Recently I’ve heard a lot of hubabaloo about VR, especially with regards to games. This wave of hype has been going on for while, but it has personally intensified for me because one of my professors this semester is running a VR startup. I’m also working on a VR-compatible game, so VR talk has become more relevant to me.

Array of current VR headsets

Array of current VR headsets

First off, I believe VR is still 10 years away from its prime-time. The tech is just not advanced to a viable level right now, and some fundamental issues of user experience have yet to be solved.

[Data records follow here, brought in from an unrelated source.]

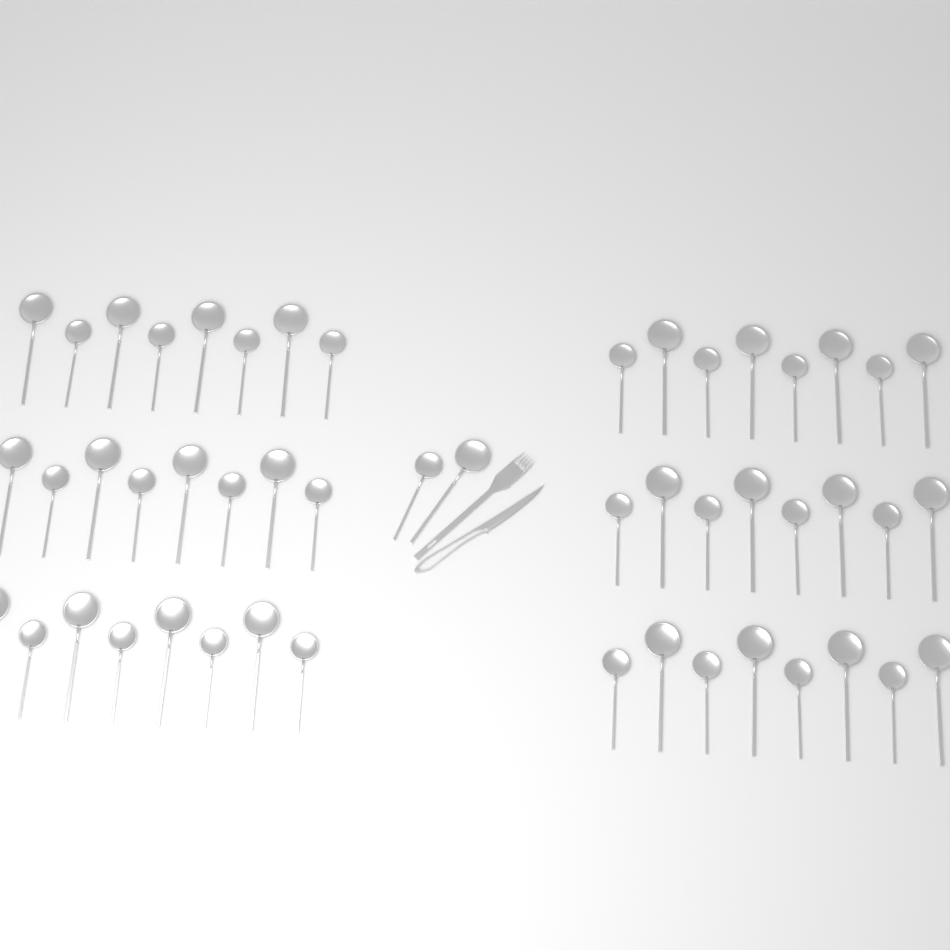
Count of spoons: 50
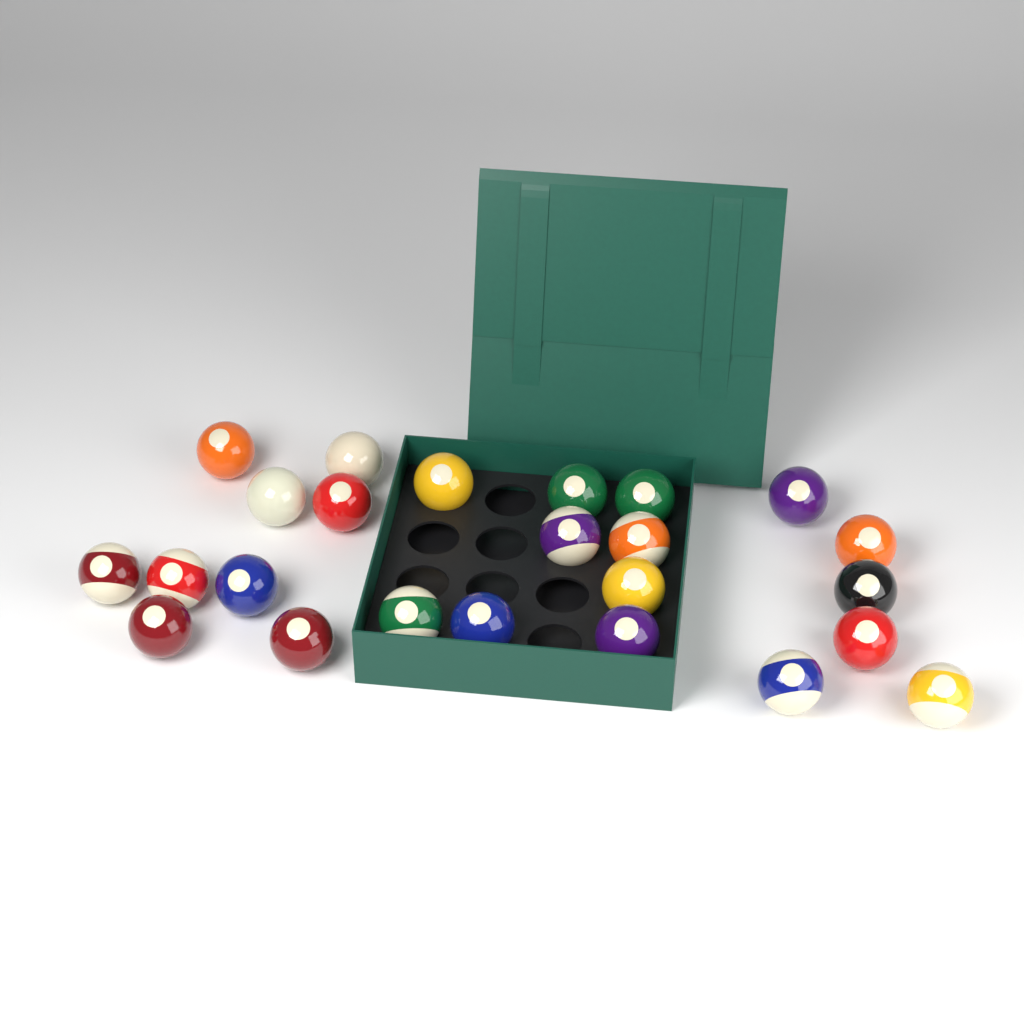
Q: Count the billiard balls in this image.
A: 24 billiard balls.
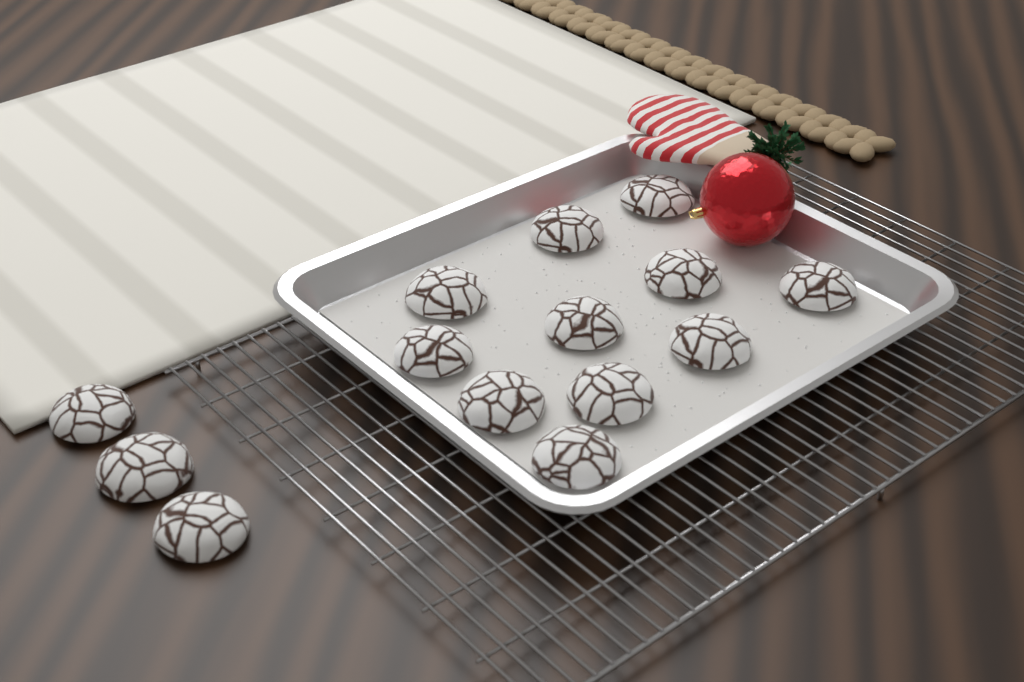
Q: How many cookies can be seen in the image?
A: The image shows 14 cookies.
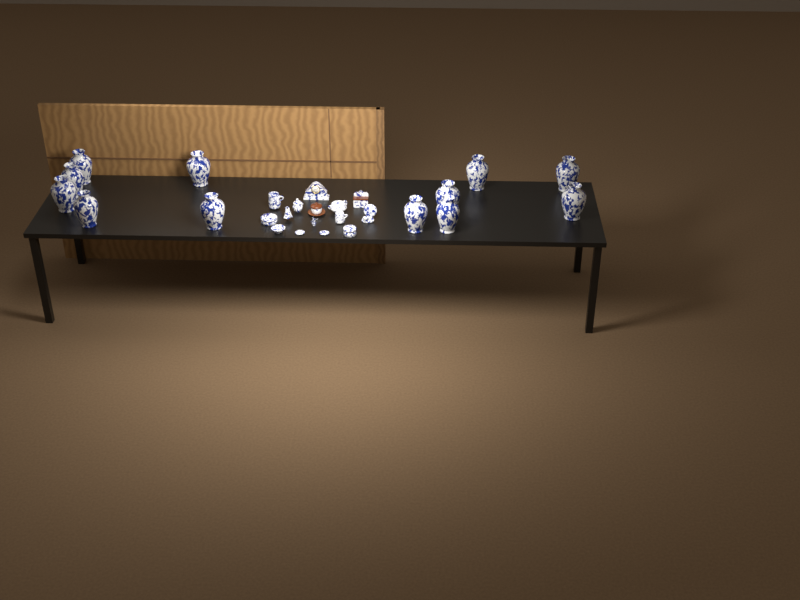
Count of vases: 12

For example, my professor gave an example of why VR is such an immersive mode of interaction: the first time people put on the headset and jump into a virtual world, they reach out and try to touch objects. He trumpeted this as being evidence of a kinetic experience (i.e. it pushed them to “feel” things beyond what they immediately see). While is this kind of true, I see it far more as evidence of a fundamental shortcoming. The moment a user tries to interact with the world and fails, they are jerked out of the fantasy and immersion is broken. This is true in all games; if a user believes they can interact with the world in a certain way but the world doesn’t respond correctly, the user is made painfully and immediately aware that they are in a game, a simulation.

Control VR isn't enough.

Control VR isn’t enough.

This brings me to the first huge issue: the input problem. VR output is relatively advanced, what with Oculus and Gear VR and Morpheus. But we’ve seen little to no development effort targeted at ways for the user to interact with the world. Sure we have Control VR and such projects, but I think these haven’t caught on because they are so complicated to setup. Oculus made huge strides by turning the HMD into a relatively streamlined plug-and-play experience with a minimal mess of cables. We have yet to see how Oculus’s custom controllers affect the space, but I have a feeling they aren’t doing enough to bridge the haptic gap. We won’t see VR takeoff until users are no longer frustrated by the effort to give input to the game by these unintuitive means. As long as users are constantly reminded they are in a simulation, VR is no better than a big TV and a comfy couch.

Speaking of big TVs: the output tech isn’t good enough. The 1080p of the DK2 is nowhere near high enough to be immersive. Trust me: I’ve gotten to try out a DK2 extensively in the past few months at zero personal cost. My opinion is informed and unbiased. Trying to pick out details in the world is like peering through a blurry screen door. As long as I’m tempted to pop off the headset and peek at the monitor to figure out what I’m looking at, VR isn’t going to take off. Even the 2160×1200 of the consumer Oculus won’t be enough. When we get 3K or 4K resolutions in our HMDs, VR will be a viable alternative to monitor gaming. Of course, this tech is likely 5-10 years away for our average consumer.

These never caught on.

These never caught on.

This all isn’t to say that current VR efforts are for naught. These early adopter experiments are definitely useful for figuring out design paradigms and refining the tech, However, it would be foolish to operate under the assumption that VR is poised to take the gaming world by storm. VR is not the new mobile. VR is the new Kinect. And like the Wii and Kinect, VR is not a catch-all interaction mode; most gaming will always favor a static, laid-back experience. You can’t force people to give up lazy couch-potato gaming.

Of course, outside of gaming it may not be a niche interaction mode. In applications where immersion is not the goal and users expect to have to train in the operation of unnatural, intuitive controls, VR may very well thrive. Medicine, industrial operation, design, and engineering are obvious applications. It might even be useful for education purposes. But temper your expectations for gaming.